Los legendarios animadores Frank Thomas y Ollie Johnston, dos de los Nueve Sabios que conformaron el círculo de confianza de Walt Disney, rememoraban una anécdota en el imprescindible documental Frank and Ollie (1995): mientras esperaban en un plató de televisión a ser entrevistados, uno de los operadores de cámara les lanzó una mirada hostil y les espetó: “Así que vosotros sois quienes matasteis a la madre de Bambi”. La evocación les servía para valorar la radicalidad de esa película que, en el contexto de la animación dirigida al público infantil, cometió la osadía de hablar de la muerte sin ambages, aunque dando pie a una elipsis tan elegante como implacable. No iba a ser esa la única ocasión en que la animación para todos los públicos abordaría el tema de la pérdida, pero, aun así, no deja de resultar llamativo que Pixar haya levantado una película entera con la muerte como eje.
Siguiendo la lección de Mary Poppins de suavizar con un poco de azúcar ciertos sabores amargos, Coco ejecuta su plan de elaborar una educación para el dolor y la ausencia recurriendo a la festividad mexicana del Día de los Muertos, en cuyo seno el duelo se reformula en celebración convocando un ritual más cercano a lo carnavalesco y vitalista que a lo luctuoso. Precisamente las calaveras de azúcar son uno de los emblemas del ritual.

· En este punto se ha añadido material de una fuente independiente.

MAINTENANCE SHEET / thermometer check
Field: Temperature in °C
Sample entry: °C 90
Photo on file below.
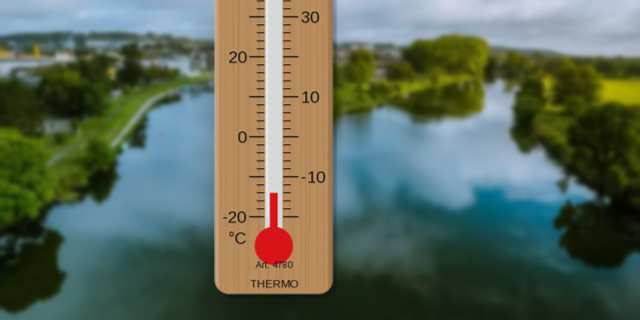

La elección, no obstante, entrañaba los peligros de la redundancia –animadores como Jorge R. Gutiérrez, director de El libro de la vida (2014), ya habían explotado con fortuna ese imaginario- y de una condescendencia políticamente correcta: en tiempos del muro de Trump, una película como esta podría considerarse una reminiscencia de esas películas que el estudio Disney consagró a la política rooseveltiana de Buena Vecindad –¡Saludos, amigos! (1942) y Los tres caballeros (1944)- y que siempre estuvieron marcadas por un folklorismo kitsch.
La película de Lee Unkrich y Adrian Molina logra derribar todo prejuicio: por encima de todo, aquí hay una sorprendente caracterización de personajes –atención a Héctor, picaresco compañero de fatigas del protagonista- y animación sobresaliente al servicio de la dramaturgia –el clímax íntimo sostenido sobre una canción redentora-, pero también invención de lenguaje –el prólogo narrado con banderitas de papel picado- y experimentación de formas –esos alebrijes que parecen sacados de una feliz y reveladora visión de peyote-. Y no hay folklorismo, sino amor y respeto por la cultura popular mexicana.